Try it - For each line below that contains the word "shoulder", return that line.

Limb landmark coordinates
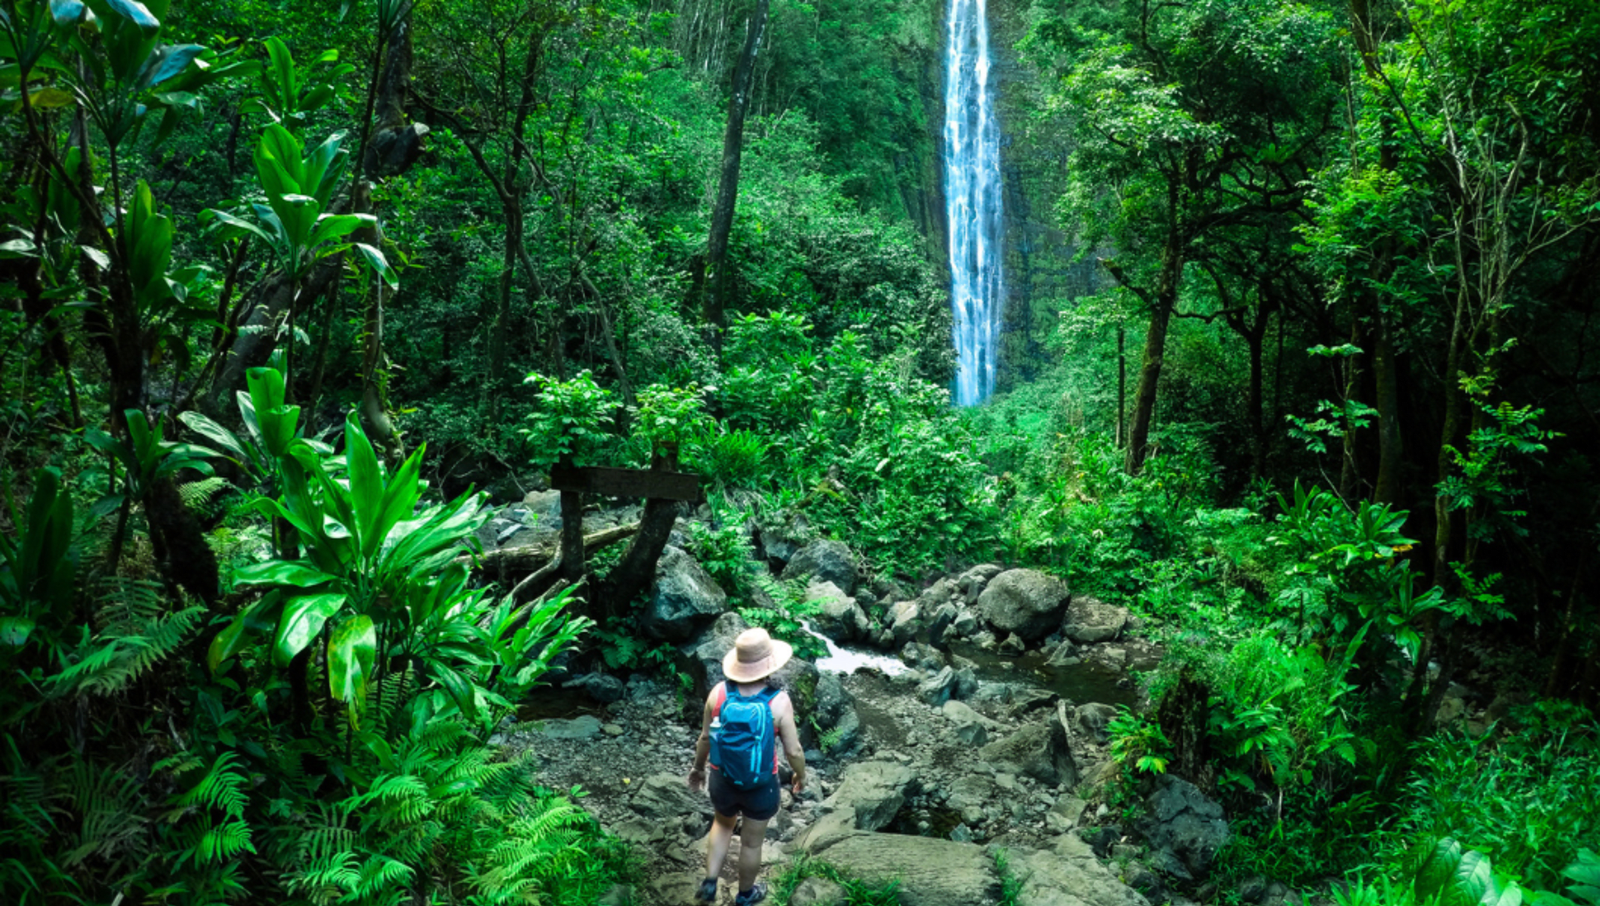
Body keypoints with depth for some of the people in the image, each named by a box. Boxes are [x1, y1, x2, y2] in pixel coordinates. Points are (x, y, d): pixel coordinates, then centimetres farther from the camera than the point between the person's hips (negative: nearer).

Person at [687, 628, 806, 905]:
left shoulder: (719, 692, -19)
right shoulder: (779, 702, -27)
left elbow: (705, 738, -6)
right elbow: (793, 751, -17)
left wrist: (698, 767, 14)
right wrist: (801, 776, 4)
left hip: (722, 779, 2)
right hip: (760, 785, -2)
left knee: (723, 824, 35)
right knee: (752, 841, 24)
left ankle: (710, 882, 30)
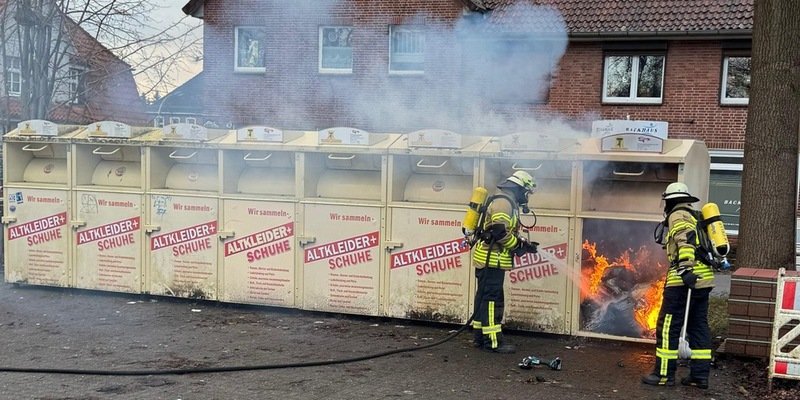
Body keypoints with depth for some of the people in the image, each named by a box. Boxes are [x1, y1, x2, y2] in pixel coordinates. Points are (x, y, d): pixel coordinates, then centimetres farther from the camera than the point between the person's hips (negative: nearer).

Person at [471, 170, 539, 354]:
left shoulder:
---
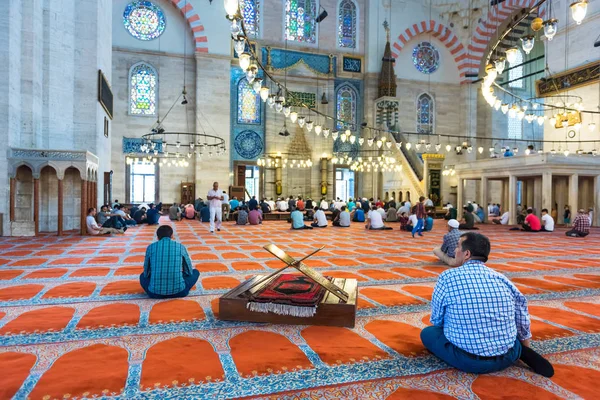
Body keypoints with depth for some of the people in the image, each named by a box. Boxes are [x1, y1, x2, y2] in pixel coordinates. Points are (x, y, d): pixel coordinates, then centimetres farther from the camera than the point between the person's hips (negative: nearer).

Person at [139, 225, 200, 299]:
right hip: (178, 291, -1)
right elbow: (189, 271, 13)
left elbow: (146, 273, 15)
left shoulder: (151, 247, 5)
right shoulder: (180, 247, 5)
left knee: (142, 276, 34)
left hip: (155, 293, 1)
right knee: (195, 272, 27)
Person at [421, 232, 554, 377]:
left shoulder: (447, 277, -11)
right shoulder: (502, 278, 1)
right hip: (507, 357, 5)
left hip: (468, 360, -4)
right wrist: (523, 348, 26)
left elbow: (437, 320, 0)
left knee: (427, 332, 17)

Final answer -
left shoulder: (719, 692, -19)
right shoulder: (779, 702, -27)
left shoulder:
left shoulder: (151, 247, 5)
right shoulder: (180, 247, 5)
left shoulder: (447, 277, -11)
right shoulder: (502, 278, 1)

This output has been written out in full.